Анри задумался. Классовая борьба не в прошлом: исключает ли это любое обращение к доброй воле людей, к их здравому смыслу?

— Интересы мелкой буржуазии многосложны, — сказал он. — Я вовсе не уверен, что на нее нельзя воздействовать.

Дюбрей поднял руку, но Анри остановил его.

— И еще одно, — с живостью продолжал он. — Рабочие, которые читают «Эспуар», — почему? Да потому, что это отвлекает их от «Юма» {49}, проветривает; если я займу ту же позицию, что и коммунистические газеты, я либо стану повторять те же вещи, что и они, либо стану выступать против них, и тогда рабочие отвернутся от меня. — Он добавил примирительным тоном: — Я привлекаю гораздо больше людей, чем собираете их вы. И обязан занимать более широкую платформу.
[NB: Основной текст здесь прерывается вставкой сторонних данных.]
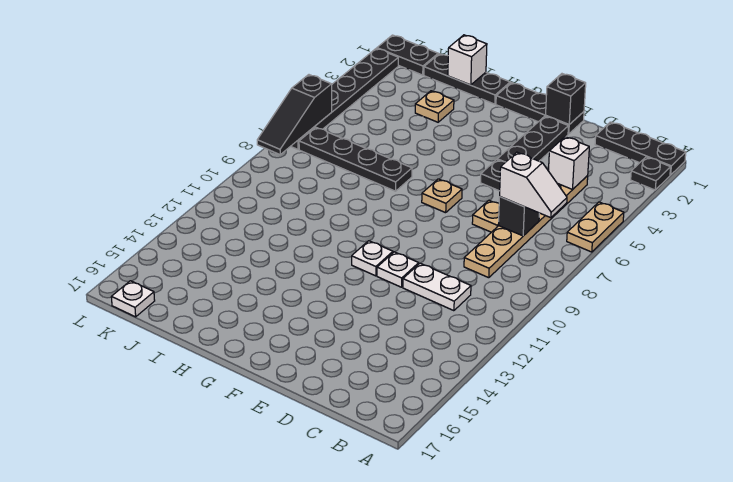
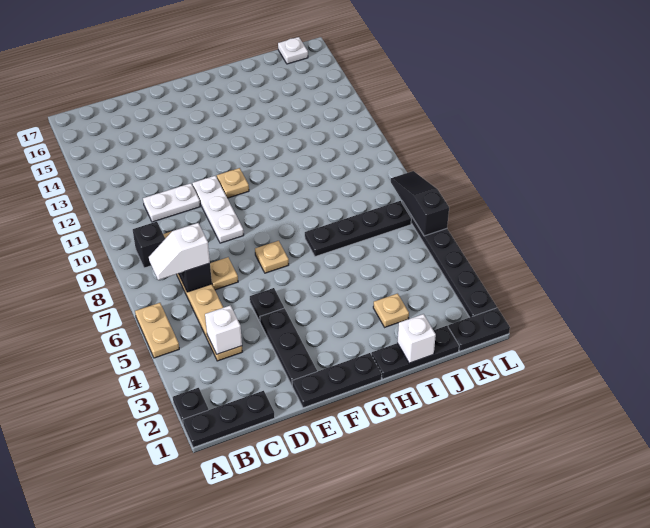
black 1x1 brick [546,74,586,124] -> black 1x1 brick moved to [133,222,165,268]
white 1x1 plate [377,252,419,287] -> white 1x3 plate [192,176,244,243]
white 1x1 plate [352,241,393,276] -> tan 1x1 plate [217,168,249,198]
— Да, вы привлекаете многих людей, — согласился Дюбрей. — Но вы сами только что сказали почему! Если ваша газета нравится всем, значит, она никому не мешает. Она ни на кого не нападает, ничего не защищает, обходит все настоящие проблемы. Ее читают с удовольствием, как читают любую местную газетенку.

Наступило молчание. Поль вернулась и села рядом с Анной: она казалась оскорбленной, Анна выглядела очень смущенной; Жюльен исчез; Скрясин оторвался от своих размышлений и глядел по очереди то на Анри, то на Дюбрея, словно оценивая наносимые удары; но партия не состоялась. Анри привела в растерянность сила нападения.

— Куда вы клоните? — спросил он.

— Отбросьте попросту все церемонии, — сказал Дюбрей, — и определитесь по отношению к компартии.

Анри подозрительно смотрел на Дюбрея; тому часто случалось с жаром вмешиваться в дела других, потом столь же часто замечали, что в действительности он проворачивал свое собственное дело.